• _WHAT IS NEEDED_
Return only the line that contains "несколько лет. Всегда качественно и" and each line after it, through the last line of the data below, copied exactly.

• _DATA SHOWN_
*** Block opens ***

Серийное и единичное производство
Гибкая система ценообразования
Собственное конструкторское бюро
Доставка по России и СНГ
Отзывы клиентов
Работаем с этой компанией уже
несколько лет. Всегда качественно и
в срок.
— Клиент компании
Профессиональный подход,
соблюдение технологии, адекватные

*** Block closes ***

• _SOLUTION TO THE PROBLEM_
несколько лет. Всегда качественно и
в срок.
— Клиент компании
Профессиональный подход,
соблюдение технологии, адекватные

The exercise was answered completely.